Paul-André Proulx

Littérature Québecoises

Philippe, Louis.

La Guerre est une page blanche. Éd. Les Intouchables, 2005, 188 p.

Adolescentes de Bosnie violées par des soldats serbes

Associé à l'OTAN, Louis Philippe a travaillé en Bosnie-Herzégovine avant d'écrire ce roman inspiré du viol de trois adolescentes par des soldats. L'auteur se sert de ces agressions pour approfondir les motifs qui poussent des hommes droits à contrevenir aux lois les plus élémentaires de la morale en temps de guerre. L'occasion fait le larron est une maxime qui semble s'appliquer parfaitement à cette circonstance, comme l'a démontré aussi Jean Barbe dans Comment devient-on un monstre?

Les jeunes protagonistes d'un village de la Bosnie se rendent au hameau voisin à travers la forêt minée pour échanger du savon contre des médicaments.
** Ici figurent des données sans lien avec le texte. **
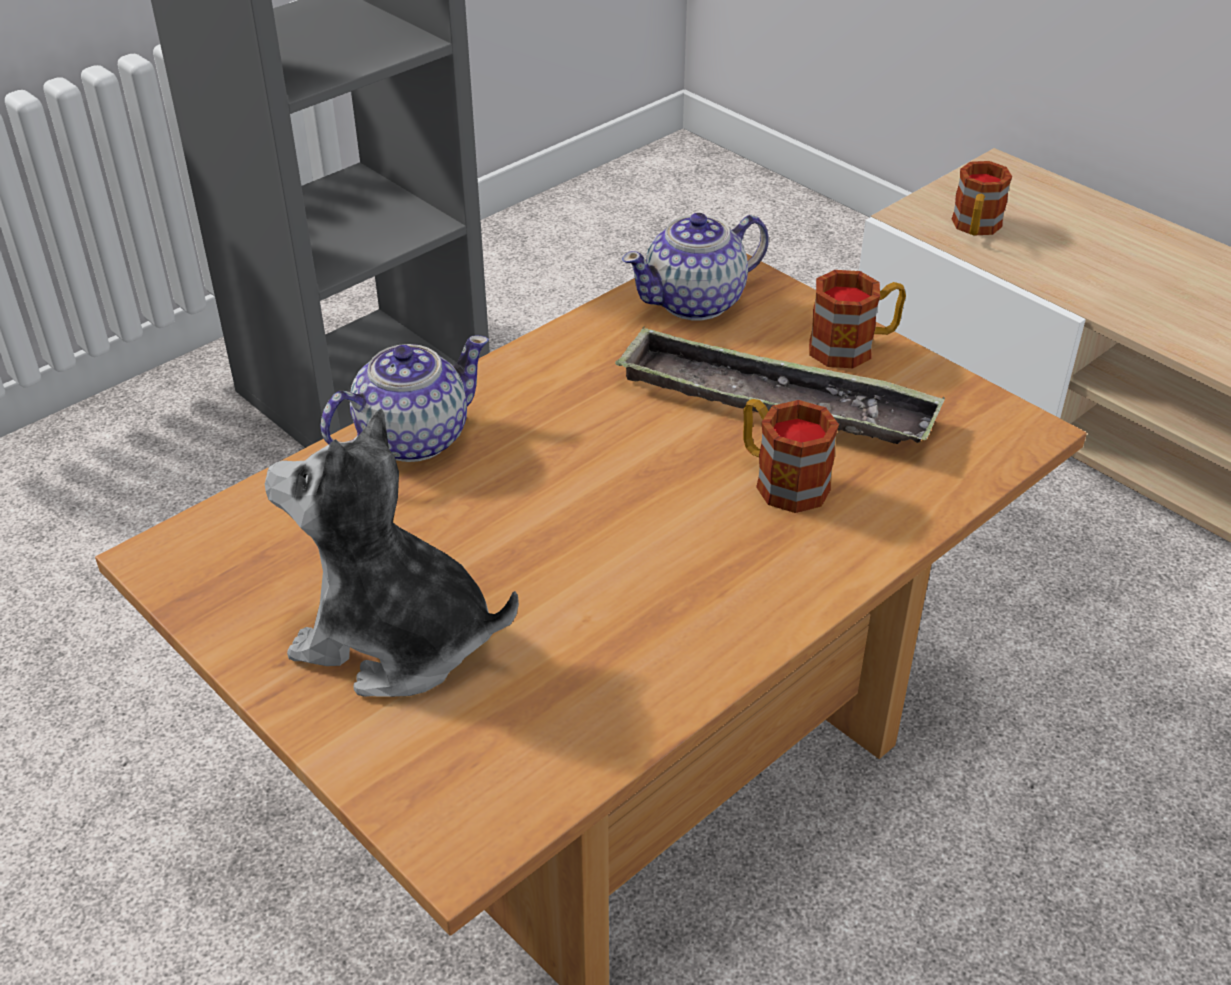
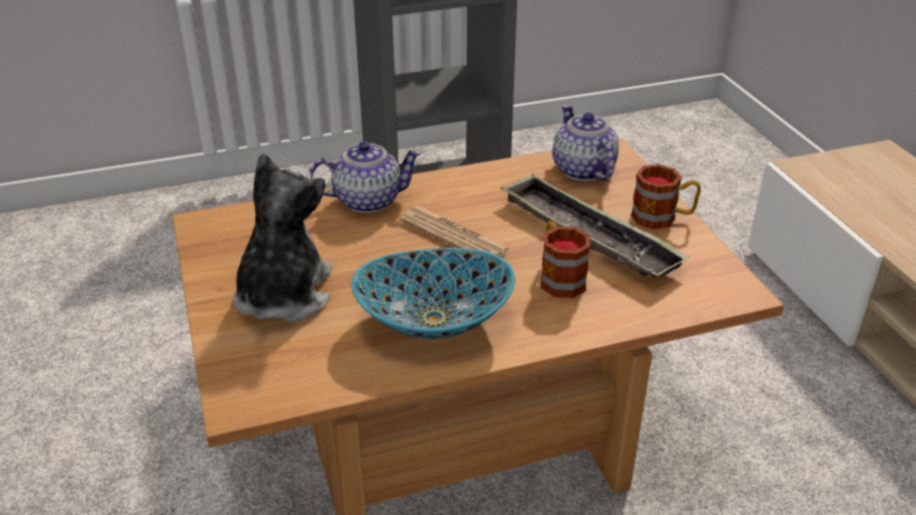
camera: 25 degrees right, 5 degrees down
plush toy [265,409,519,697] -> plush toy turned 60 degrees clockwise [234,153,332,322]
teapot [622,213,768,320] -> teapot turned 75 degrees clockwise [552,104,619,181]
mug [952,161,1012,236] -> none
none -> bowl [351,248,515,339]
none -> newspaper [400,206,512,257]

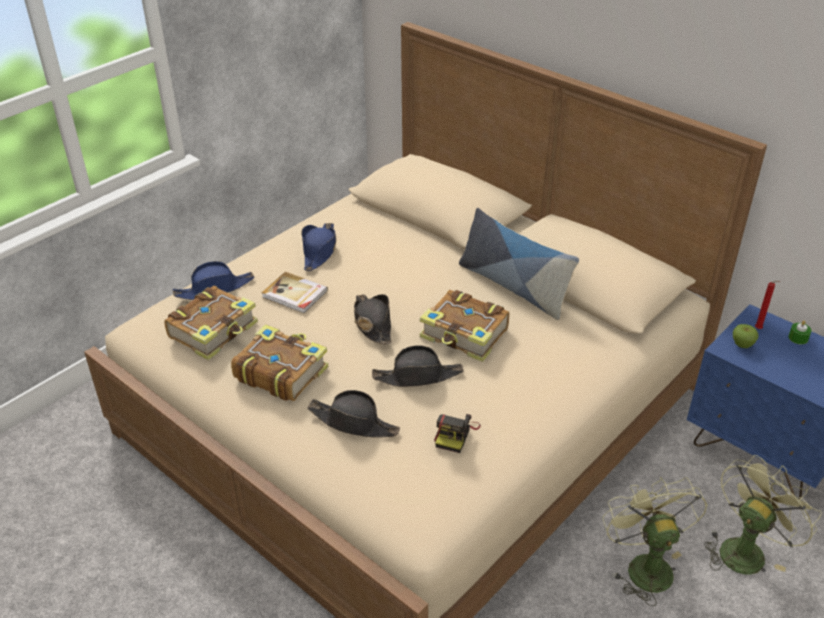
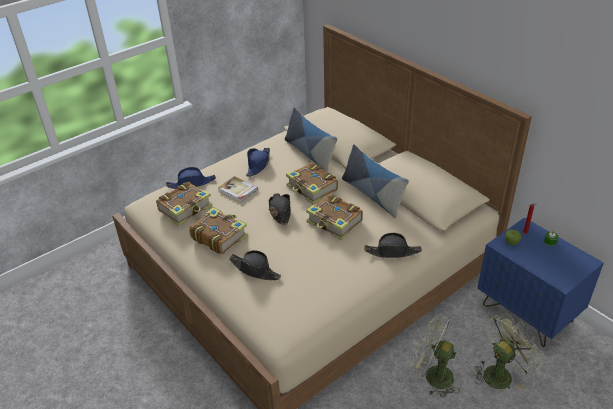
camera: 10 degrees right, 0 degrees up
black hat [372,345,464,387] -> black hat moved to [364,233,422,258]
camera [434,414,480,453] -> none
green fan [602,477,708,606] -> green fan turned 60 degrees counterclockwise [412,314,460,398]
none -> pillow [285,107,337,172]
none -> book [286,162,338,204]

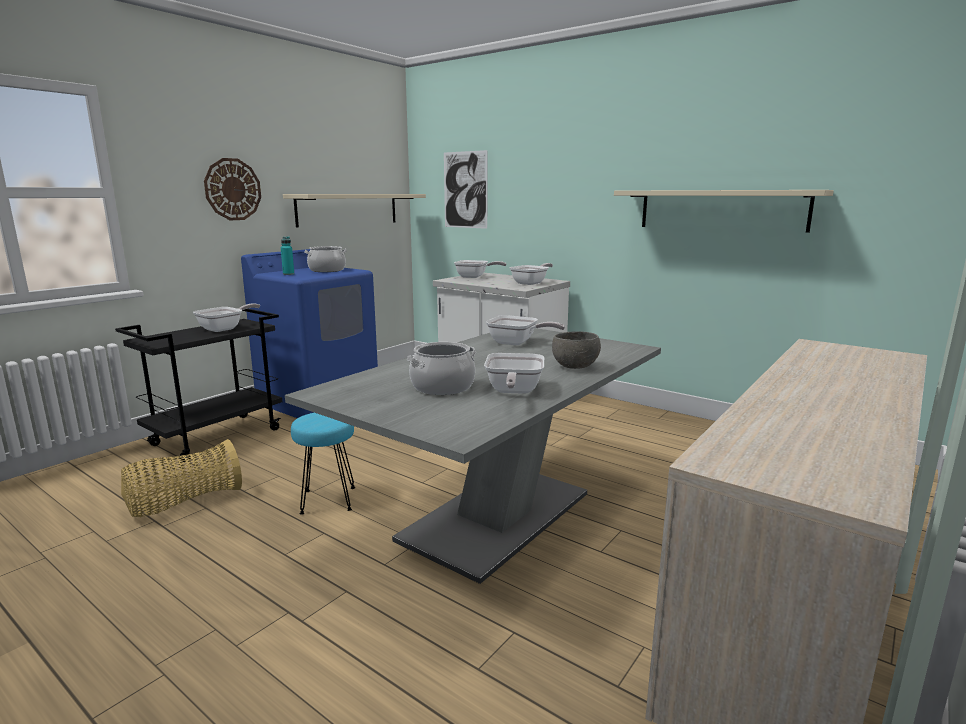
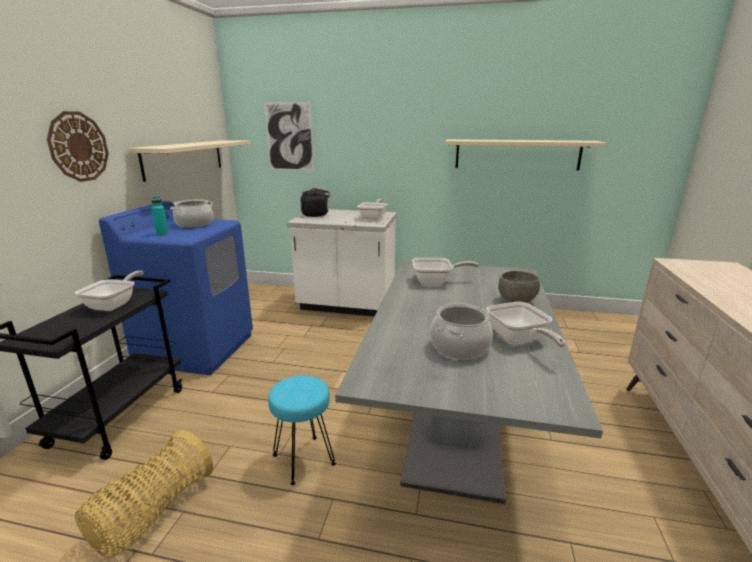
camera: 25 degrees left, 5 degrees up
frying pan [454,260,507,278] -> black kettle [300,188,330,217]

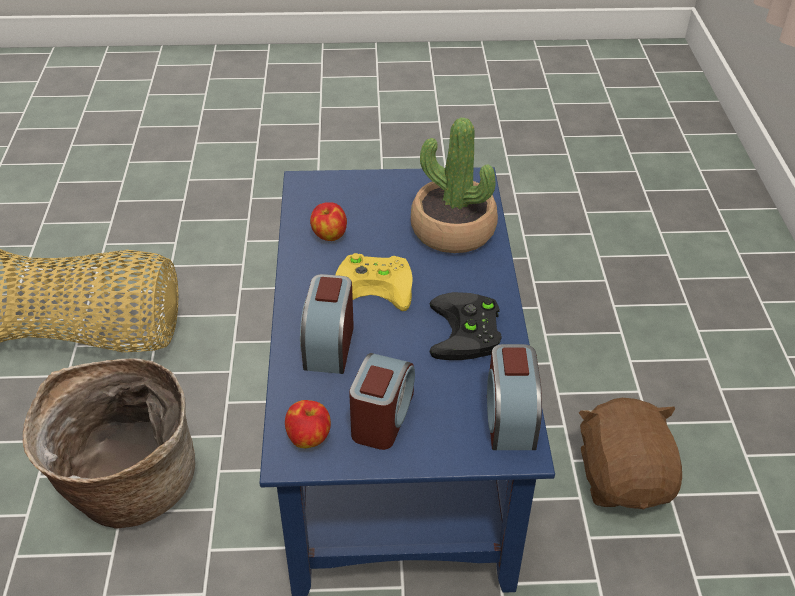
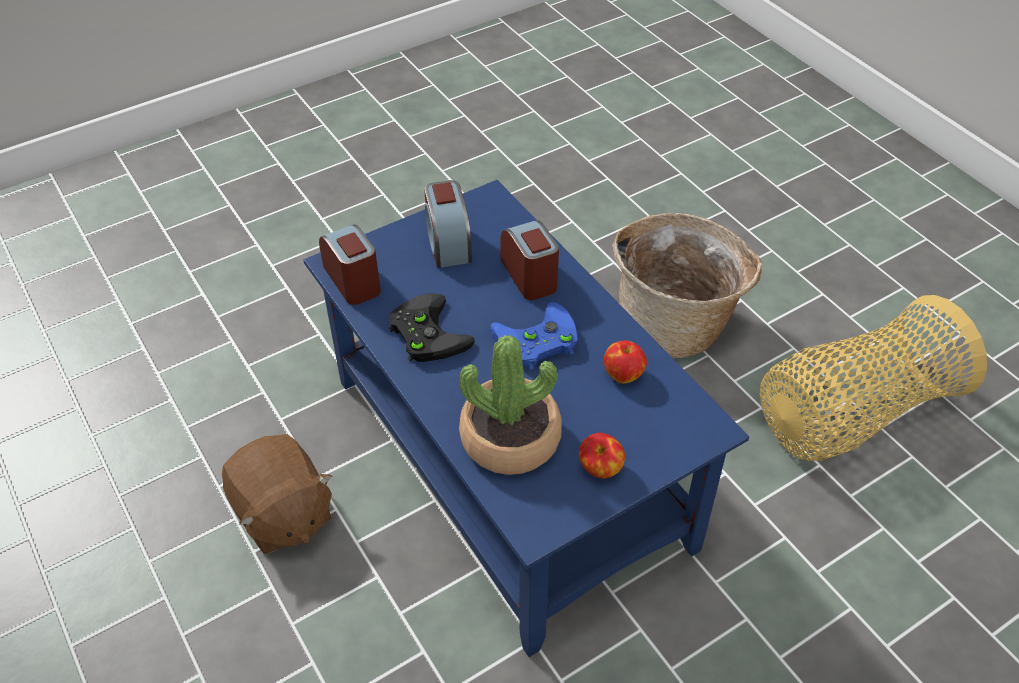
camera: 150 degrees right, 5 degrees up
apple [285,400,331,448] -> apple moved to [579,433,625,478]
yellow game controller [336,253,412,311] -> blue game controller [490,302,577,370]

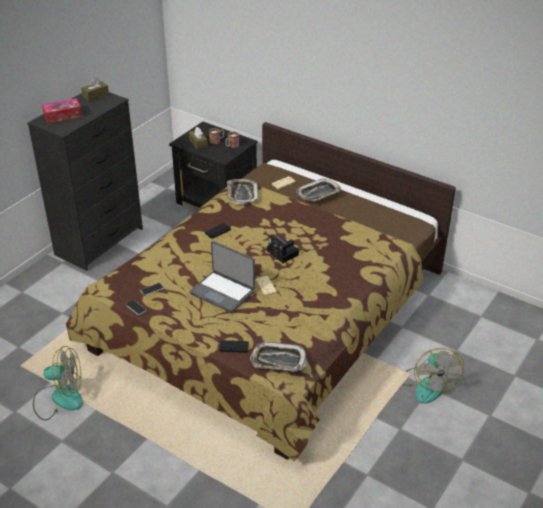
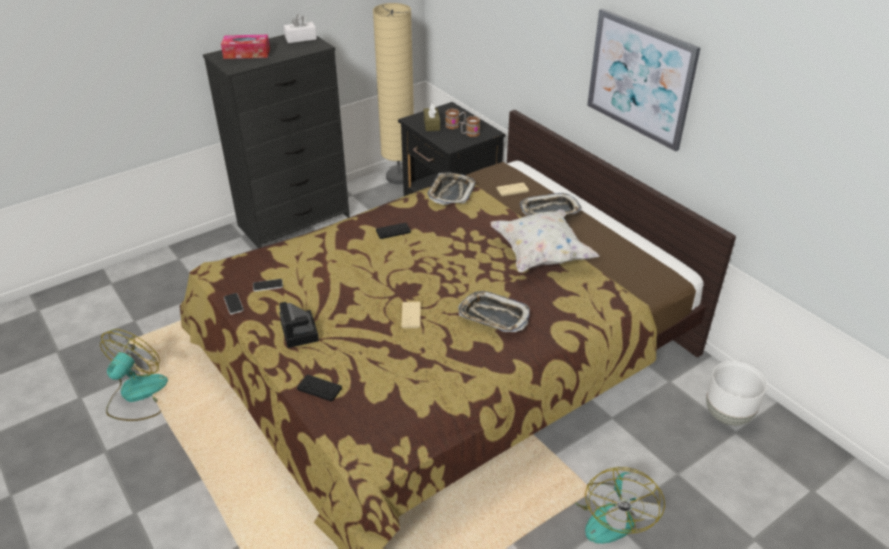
camera: 20 degrees right, 0 degrees up
fan [33,346,83,420] -> fan turned 90 degrees counterclockwise [100,329,168,421]
brown tissue box [81,78,109,101] -> white tissue box [284,14,317,43]
laptop [189,241,255,313] -> none
tray [250,342,307,372] -> tray moved to [458,291,530,332]
camera [267,235,299,263] -> camera moved to [279,302,319,348]
none -> beige floor lamp [373,3,414,184]
none -> white pillow [491,209,600,273]
none -> picture [587,9,700,152]
none -> white planter [706,361,767,426]

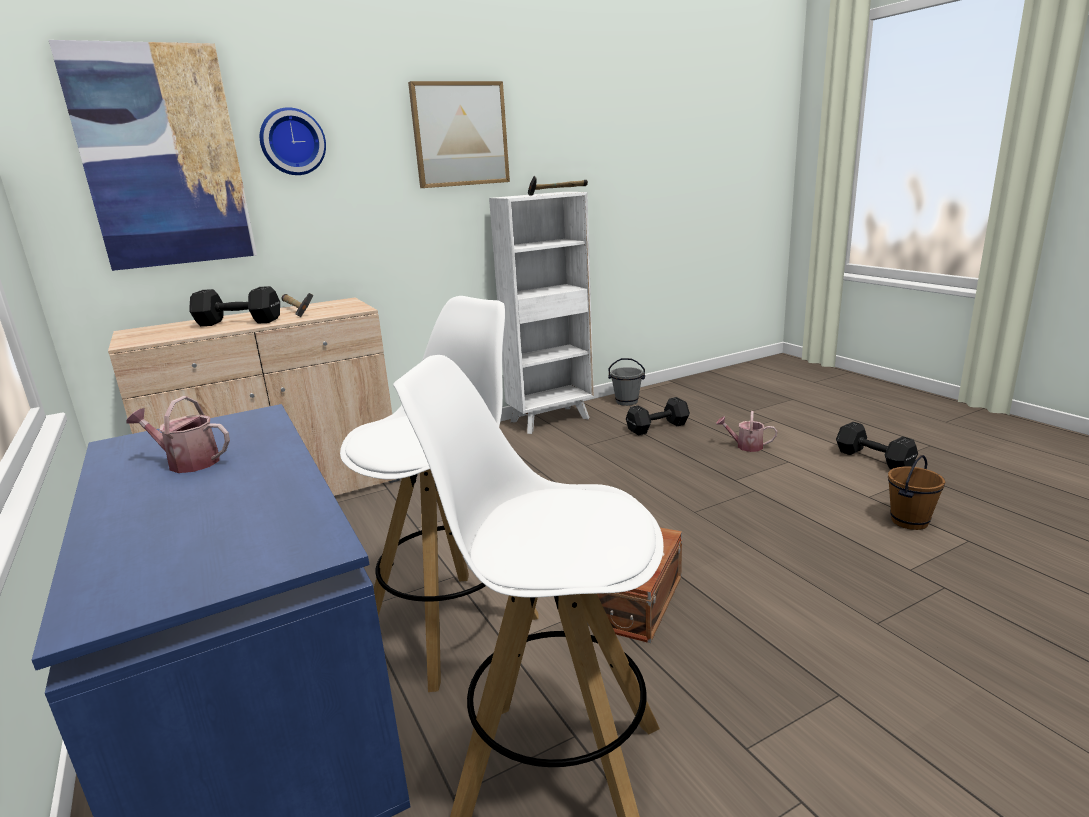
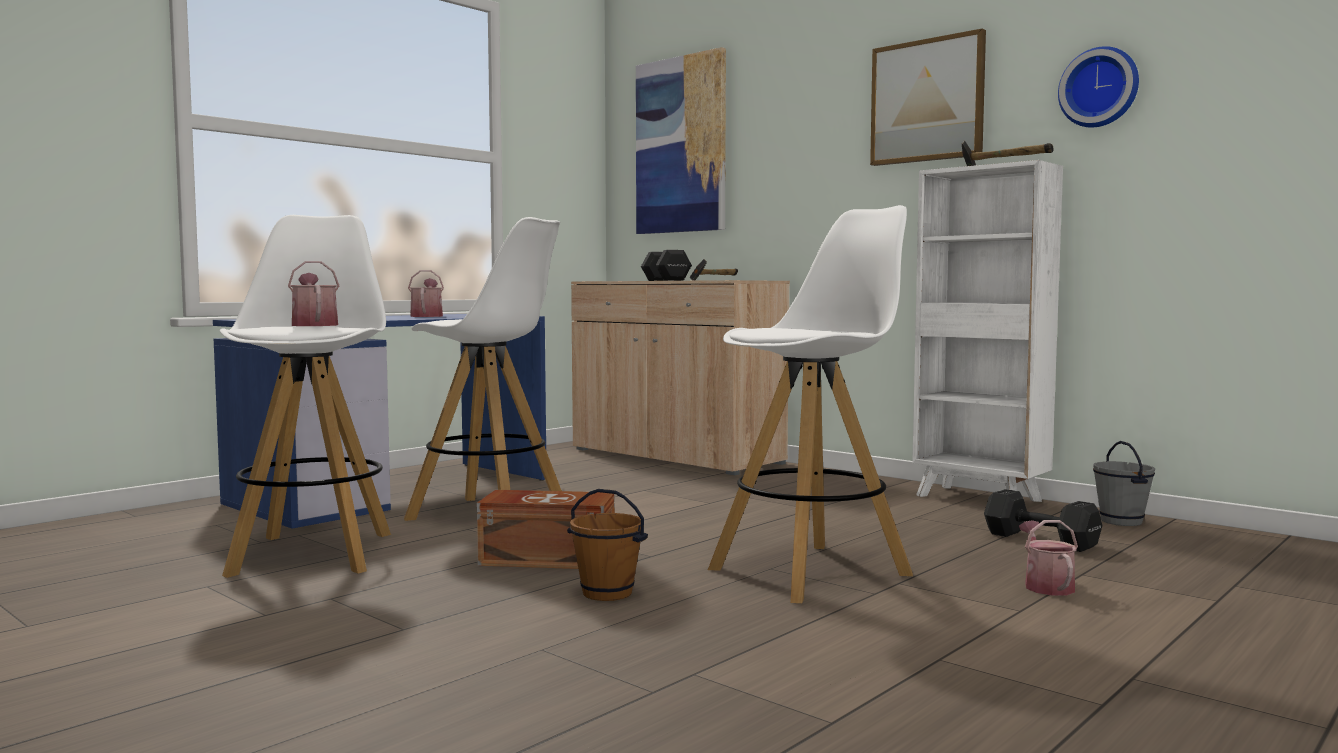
camera: 70 degrees right, 15 degrees down
wall clock [260,107,326,175] -> wall clock moved to [1058,46,1139,128]
black dumbbell [836,422,918,469] -> none
brown bucket [888,455,945,530] -> brown bucket moved to [567,489,648,601]
none -> watering can [288,261,339,326]
none -> white stool [708,205,913,603]

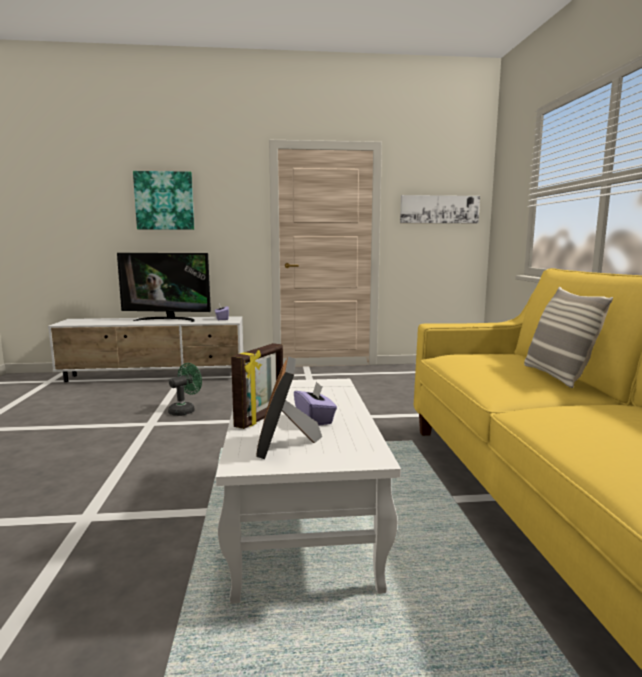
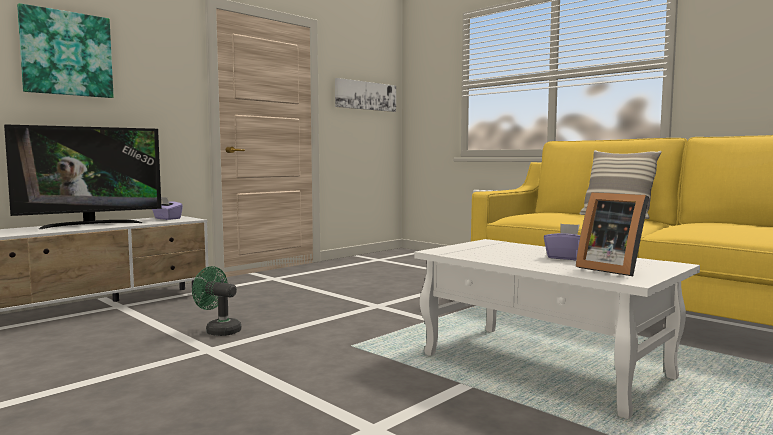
camera: 40 degrees left, 5 degrees down
green fan [168,363,202,416] -> green fan turned 60 degrees counterclockwise [192,266,241,336]
picture frame [231,343,283,429] -> none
En cours de route, elles rencontrent trois soldats serbes qui balisent un sentier sûr en prévision d'une attaque ultérieure. Emmenées au camp, elles sont prises en charge par le commandant qui leur réserve un accueil convenable. La sauce se gâte quand se pointe le Dr Milosrde, le tortionnaire chargé de leur soutirer des renseignements au moyen d'électrochocs. Pendant son séjour au camp, les soldats ne peuvent plus jouir du laxisme du commandant préoccupé de créer une bonne impression auprès de ce médecin, mandaté aussi pour juger son travail. Après son départ, ils retrouvent leurs privilèges qu'ils célèbrent par une soûlerie générale. Ce débordement connaît son apogée alors qu'ils décident d'un commun accord de violer à tour de rôle les adolescentes avant de les consumer sur un bûcher.

L'auteur analyse le mécanisme psychologique qui transforme les soldats en montres d'horreur. En groupe, l'esprit critique et le remords n'ont plus de prise sur leur comportement. Le viol apparaît alors comme une stratégie susceptible de conduire à la victoire. Malheureusement, les victimes deviennent, malgré le contexte, des parias aux yeux des leurs parce qu'elles portent les stigmates du camp adverse. Ce roman pénètre en somme un univers où le geste collectif dégage de toute responsabilité personnelle. Même si l'écriture n'est pas toujours très coulante, l'œuvre, elle, coule comme une source vers le dénouement.